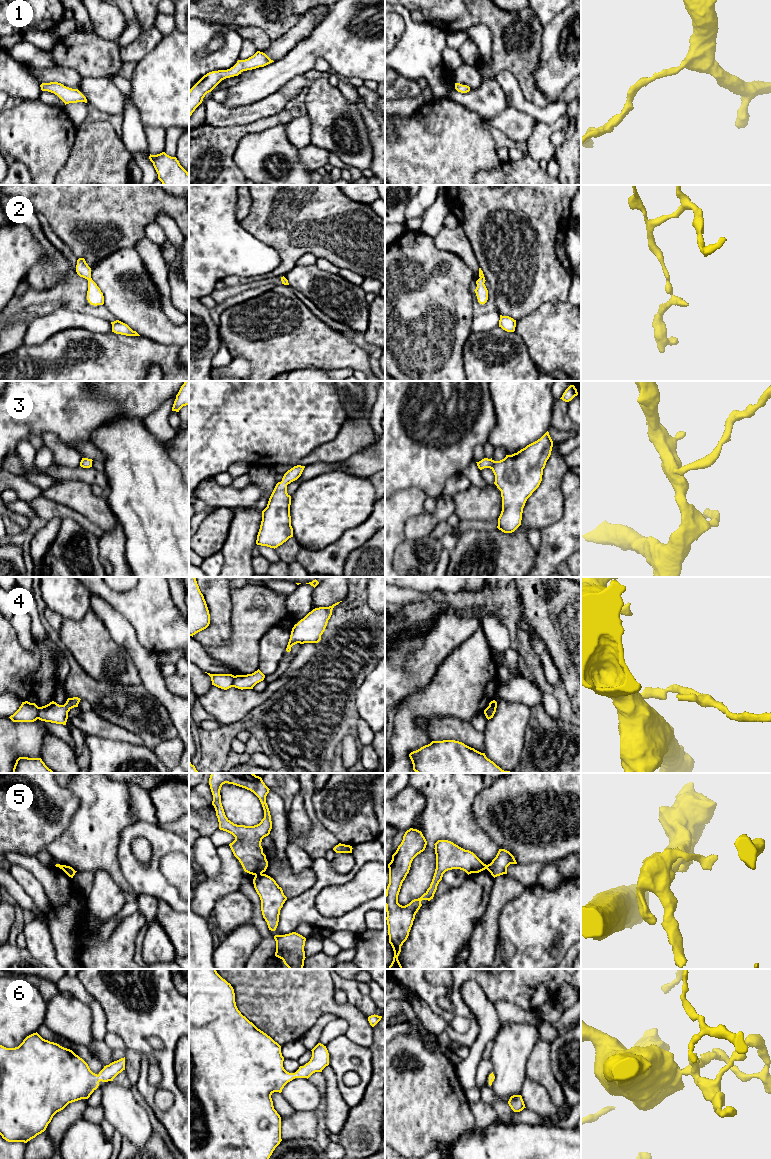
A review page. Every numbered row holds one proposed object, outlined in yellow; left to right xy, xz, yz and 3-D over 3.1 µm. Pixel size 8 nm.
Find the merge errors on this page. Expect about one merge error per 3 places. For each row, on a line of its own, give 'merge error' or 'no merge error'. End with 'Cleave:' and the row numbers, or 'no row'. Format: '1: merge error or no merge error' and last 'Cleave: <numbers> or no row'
1: no merge error
2: no merge error
3: no merge error
4: merge error
5: merge error
6: no merge error
Cleave: 4, 5

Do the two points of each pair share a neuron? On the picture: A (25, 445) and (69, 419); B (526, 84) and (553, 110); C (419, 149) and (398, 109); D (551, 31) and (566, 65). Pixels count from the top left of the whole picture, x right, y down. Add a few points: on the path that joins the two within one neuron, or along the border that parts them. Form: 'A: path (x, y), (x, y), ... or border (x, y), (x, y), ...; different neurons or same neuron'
A: border (27, 439), (22, 439), (15, 451); different neurons
B: border (526, 98), (540, 107), (547, 107), (553, 103); different neurons
C: border (423, 105), (412, 115), (399, 121); different neurons
D: path (556, 40), (558, 57); same neuron

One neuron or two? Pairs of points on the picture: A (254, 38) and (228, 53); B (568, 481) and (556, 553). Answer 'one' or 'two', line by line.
A: two
B: one

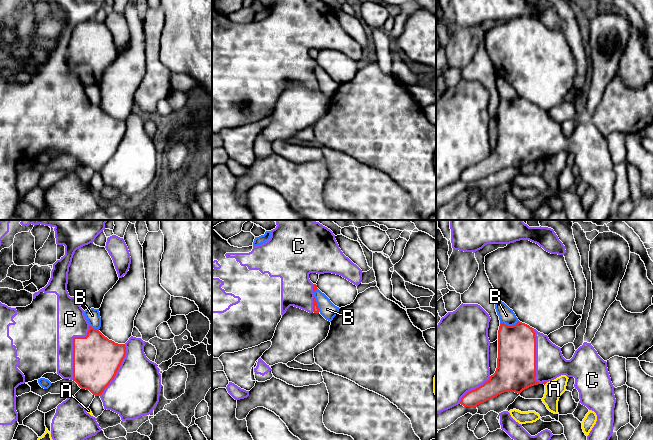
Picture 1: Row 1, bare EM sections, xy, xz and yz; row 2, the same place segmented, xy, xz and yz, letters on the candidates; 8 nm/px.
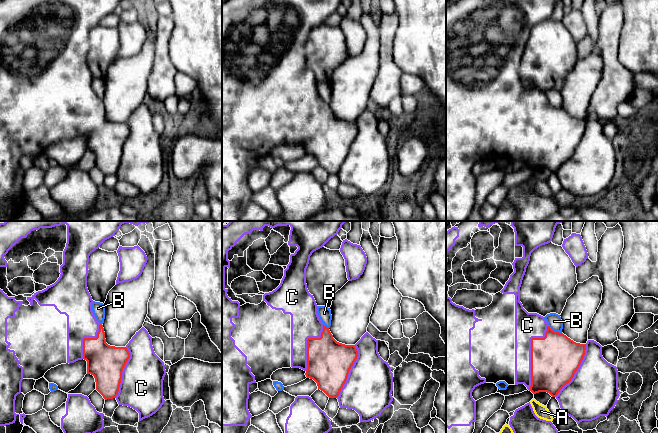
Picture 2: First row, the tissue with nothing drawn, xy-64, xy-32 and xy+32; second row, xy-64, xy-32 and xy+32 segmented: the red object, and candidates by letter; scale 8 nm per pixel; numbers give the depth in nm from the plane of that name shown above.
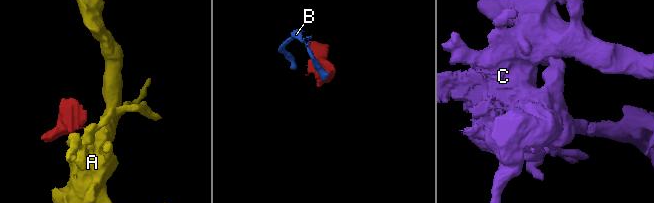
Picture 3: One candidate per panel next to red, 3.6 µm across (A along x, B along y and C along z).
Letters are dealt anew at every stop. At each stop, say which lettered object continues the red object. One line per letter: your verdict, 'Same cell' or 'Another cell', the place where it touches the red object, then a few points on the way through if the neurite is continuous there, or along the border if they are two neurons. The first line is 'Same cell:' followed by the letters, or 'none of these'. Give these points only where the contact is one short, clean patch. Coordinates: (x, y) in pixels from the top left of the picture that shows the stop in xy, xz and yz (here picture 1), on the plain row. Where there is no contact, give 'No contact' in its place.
Same cell: C
A: Another cell. Touches red at yz (545, 159). Boundary: yz (547, 158), (544, 160)
B: Another cell. Touches red at yz (509, 102). Boundary: yz (519, 97), (512, 101), (500, 99)
C: Same cell. Touches red at xy (73, 123)

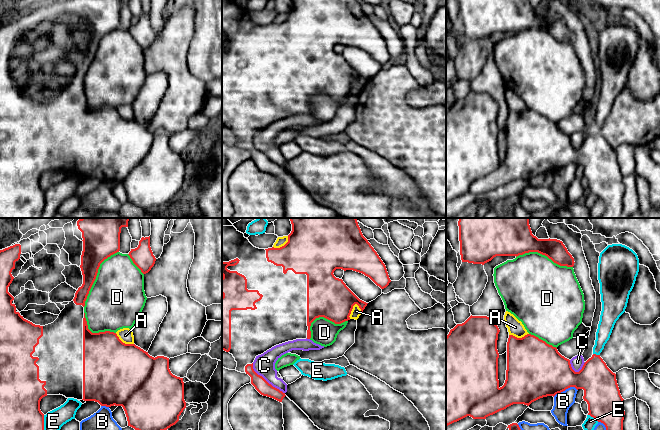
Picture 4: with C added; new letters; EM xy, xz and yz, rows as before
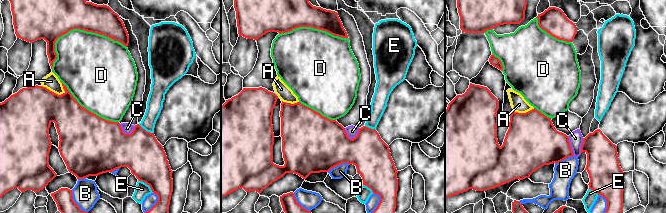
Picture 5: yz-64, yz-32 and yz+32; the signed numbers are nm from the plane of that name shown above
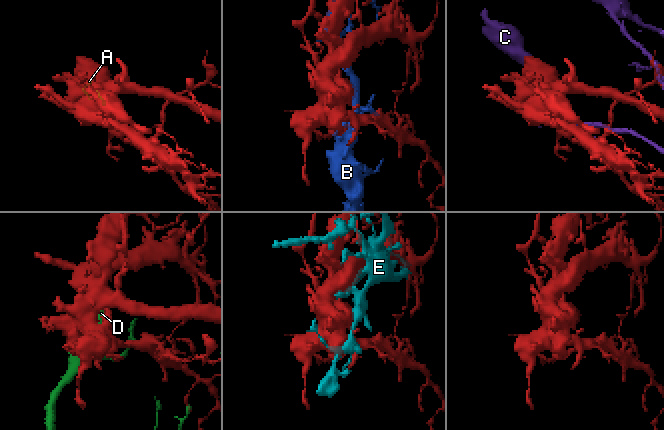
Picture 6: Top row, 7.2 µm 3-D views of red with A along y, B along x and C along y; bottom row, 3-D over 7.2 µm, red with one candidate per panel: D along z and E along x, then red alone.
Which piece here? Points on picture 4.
Same cell: none of these
A: Another cell. Touches red at xz (351, 86)
B: Another cell. Touches red at yz (565, 165)
C: Another cell. Touches red at xz (265, 156)
D: Another cell. Touches red at xy (96, 51)
E: Another cell. Touches red at xy (43, 200)

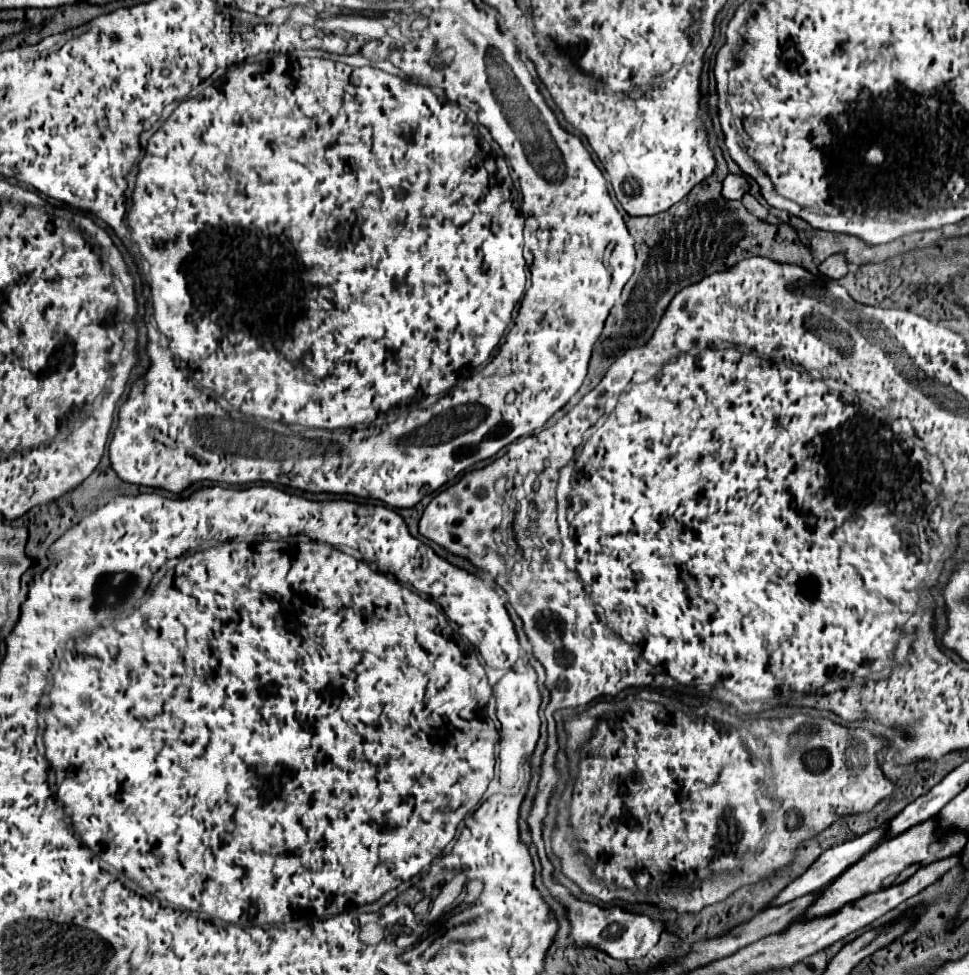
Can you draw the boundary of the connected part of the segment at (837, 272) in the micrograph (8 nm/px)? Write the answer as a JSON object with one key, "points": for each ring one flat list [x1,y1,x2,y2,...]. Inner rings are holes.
{"points":[[834,254,834,256,826,258,818,268,820,268,820,272,824,276,838,280,838,278,842,278,848,272,848,260,846,260,844,254]]}

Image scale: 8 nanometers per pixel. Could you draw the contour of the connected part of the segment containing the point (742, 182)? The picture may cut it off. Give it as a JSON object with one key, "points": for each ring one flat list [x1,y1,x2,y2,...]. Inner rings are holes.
{"points":[[728,174,722,184,722,196,728,200,740,200,748,190,750,184,742,174]]}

———

* WHAT IS EXPECTED *
Each line of the data needs to be output exactly, with any image excluded.

* ANSWER TO THE PROBLEM *
A review page. Every numbered row holds one proposed object, outlined in yellow; left to right xy, xz, yz and 3-D over 3.1 µm. Pixel size 8 nm.
Find the merge errors on this page. Expect about one merge error per 3 places. For each row, on a line of its own, give 'merge error' or 'no merge error'. End with 'Cleave:' and the row numbers, or 'no row'. Format: '1: merge error or no merge error' and last 'Cleave: <numbers> or no row'
1: no merge error
2: no merge error
3: no merge error
4: merge error
5: merge error
6: no merge error
Cleave: 4, 5

Do the two points of each pair share a neuron? On the picture: A (25, 445) and (69, 419); B (526, 84) and (553, 110); C (419, 149) and (398, 109); D (551, 31) and (566, 65). Pixels count from the top left of the whole picture, x right, y down. Add a few points: on the path that joins the two within one neuron, or along the border that parts them. Form: 'A: path (x, y), (x, y), ... or border (x, y), (x, y), ...; different neurons or same neuron'
A: border (27, 439), (22, 439), (15, 451); different neurons
B: border (526, 98), (540, 107), (547, 107), (553, 103); different neurons
C: border (423, 105), (412, 115), (399, 121); different neurons
D: path (556, 40), (558, 57); same neuron

One neuron or two? Pairs of points on the picture: A (254, 38) and (228, 53); B (568, 481) and (556, 553). Answer 'one' or 'two', line by line.
A: two
B: one

Picture 1: Row 1, bare EM sections, xy, xz and yz; row 2, the same place segmented, xy, xz and yz, letters on the candidates; 8 nm/px.
Picture 2: First row, the tissue with nothing drawn, xy-64, xy-32 and xy+32; second row, xy-64, xy-32 and xy+32 segmented: the red object, and candidates by letter; scale 8 nm per pixel; numbers give the depth in nm from the plane of that name shown above.
Picture 3: One candidate per panel next to red, 3.6 µm across (A along x, B along y and C along z).
Letters are dealt anew at every stop. At each stop, say which lettered object continues the red object. One line per letter: your verdict, 'Same cell' or 'Another cell', the place where it touches the red object, then a few points on the way through if the neurite is continuous there, or along the border if they are two neurons. The first line is 'Same cell:' followed by the letters, or 'none of these'. Give these points only where the contact is one short, clean patch. Coordinates: (x, y) in pixels from the top left of the picture that shows the stop in xy, xz and yz (here picture 1), on the plain row. Where there is no contact, give 'No contact' in its place.
Same cell: C
A: Another cell. Touches red at yz (545, 159). Boundary: yz (547, 158), (544, 160)
B: Another cell. Touches red at yz (509, 102). Boundary: yz (519, 97), (512, 101), (500, 99)
C: Same cell. Touches red at xy (73, 123)

Picture 4: with C added; new letters; EM xy, xz and yz, rows as before
Picture 5: yz-64, yz-32 and yz+32; the signed numbers are nm from the plane of that name shown above
Picture 6: Top row, 7.2 µm 3-D views of red with A along y, B along x and C along y; bottom row, 3-D over 7.2 µm, red with one candidate per panel: D along z and E along x, then red alone.
Which piece here? Points on picture 4.
Same cell: none of these
A: Another cell. Touches red at xz (351, 86)
B: Another cell. Touches red at yz (565, 165)
C: Another cell. Touches red at xz (265, 156)
D: Another cell. Touches red at xy (96, 51)
E: Another cell. Touches red at xy (43, 200)

Can you draw the boundary of the connected part of the segment at (837, 272) in the micrograph (8 nm/px)? Write the answer as a JSON object with one key, "points": for each ring one flat list [x1,y1,x2,y2,...]. Inner rings are holes.
{"points":[[834,254,834,256,826,258,818,268,820,268,820,272,824,276,838,280,838,278,842,278,848,272,848,260,846,260,844,254]]}

Image scale: 8 nanometers per pixel. Could you draw the contour of the connected part of the segment containing the point (742, 182)? The picture may cut it off. Give it as a JSON object with one key, "points": for each ring one flat list [x1,y1,x2,y2,...]. Inner rings are holes.
{"points":[[728,174,722,184,722,196,728,200,740,200,748,190,750,184,742,174]]}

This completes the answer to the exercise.